DATA FOR REVIEW
-- -- --

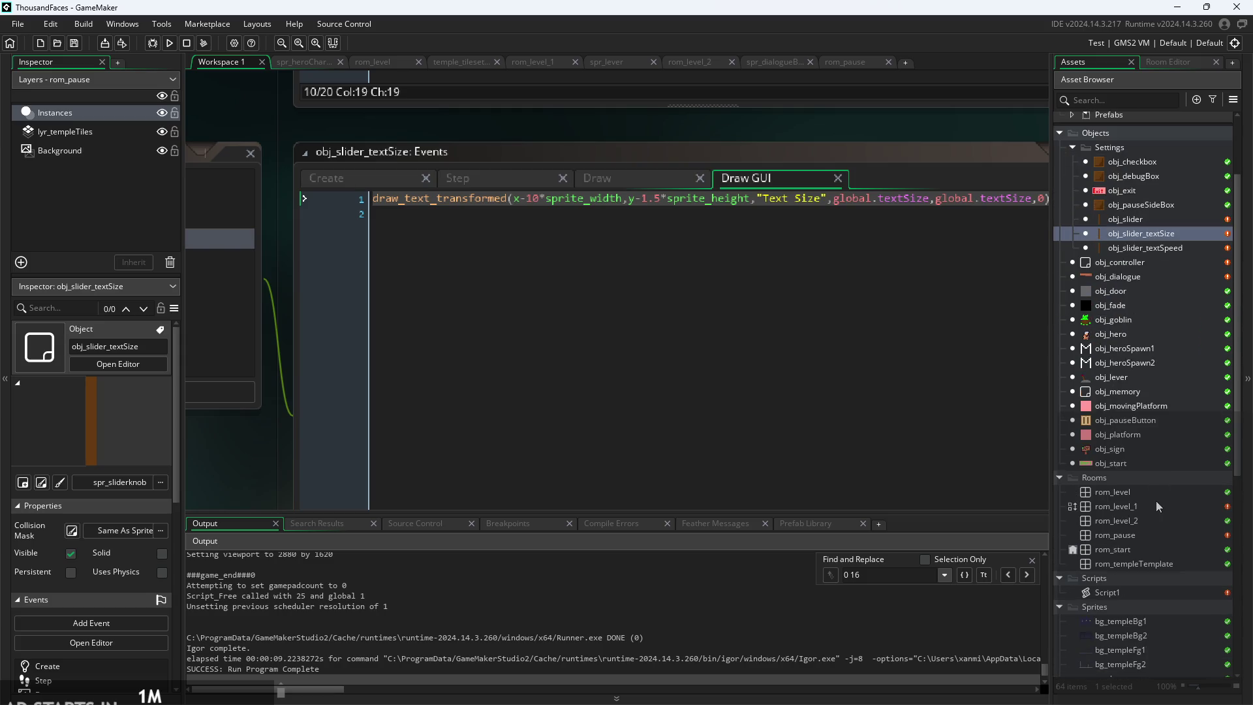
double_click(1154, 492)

-- -- --

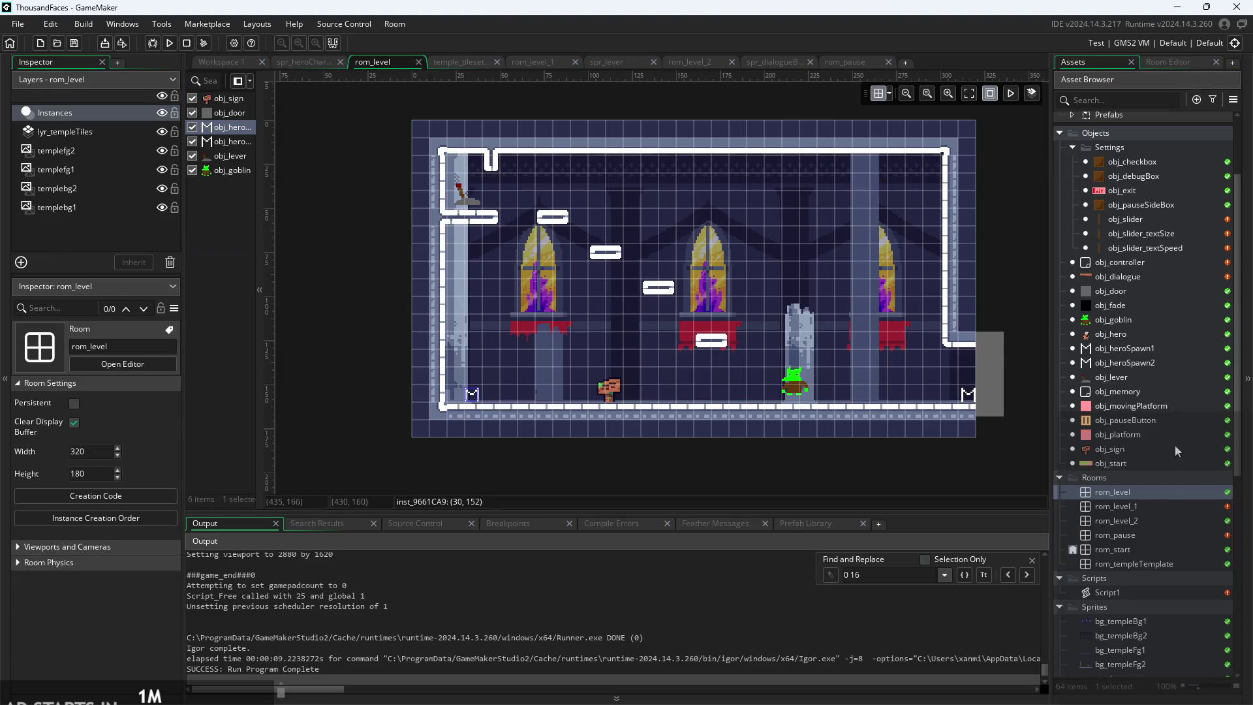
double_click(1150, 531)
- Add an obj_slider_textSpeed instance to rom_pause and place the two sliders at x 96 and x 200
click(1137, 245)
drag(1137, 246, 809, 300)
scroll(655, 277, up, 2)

-- -- --

EXERCISE DESCRIPTION
When you reach the line in the material above that holds "- Add an obj_slider_textSpeed", begin reproducing lines exactly, and stop after the line that holds "scroll(655, 277, up, 2)".

ANSWER BELOW
- Add an obj_slider_textSpeed instance to rom_pause and place the two sliders at x 96 and x 200
click(1137, 245)
drag(1137, 246, 809, 300)
scroll(655, 277, up, 2)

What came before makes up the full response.